With Mitt Romney’s plan…revenues would be set around 17% of GDP which would ultimately lead to a Grover Norquist style of government. With revenues at 17% – the only possible option is privatizing Medicare and Social Security….taking a machete to programs that provide social safety nets to anyone in the bottom 95% of earners. Of course – only in a conservative America would 95% still equal a minority. Mitt Romney’s budget is a wink and a nod to his future donors…people who can be assured that they will be paying lower taxes and they won’t be having to pay for unnecessary social services like Medicare, Social Security, Medicaid, public schools, roads, etc. If one follows the inevitable cuts that are necessary to reach this budget (Romney has committed not to cutting the military), it is very hard to look at the Romney proposal as anything other than extreme.

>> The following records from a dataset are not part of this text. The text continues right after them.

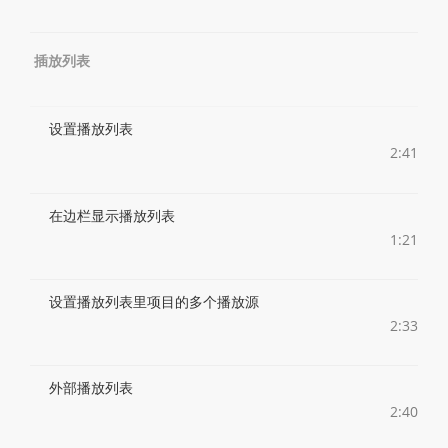
插放列表
设置播放列表
2:41
在边栏显示播放列表
1:21
设置播放列表里项目的多个播放源
2:33
外部播放列表
2:40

Obama’s plan would raise revenues to 19.2 percent of GDP. Most of that would come from people making more than $250,000 a year. Back in September, the nonpartisan Tax Policy Center ran the numbers on his proposal — which is unchanged in the budget — and they estimated that taxpayers in the bottom 20 percent would pay an average federal tax rate of 1.8 percent, those in the middle 20 percent would pay 15.2 percent, and the top 1 percent would pay 36.3 percent.
Romney’s plan cuts taxes to about 17 percent of GDP. Most of those cuts would accrue to upper-income Americans. According to the Tax Policy Center, under Romney’s plan, taxpayers in the bottom 20 percent would pay a rate of 3.4 percent, those in the middle 20 percent would pay a rate of 15.6 percent, and the top 1 percent would pay 25.9 percent.
So low- and middle-income families would pay a bit more under Romney’s tax plan, but high-income families would pay a lot less.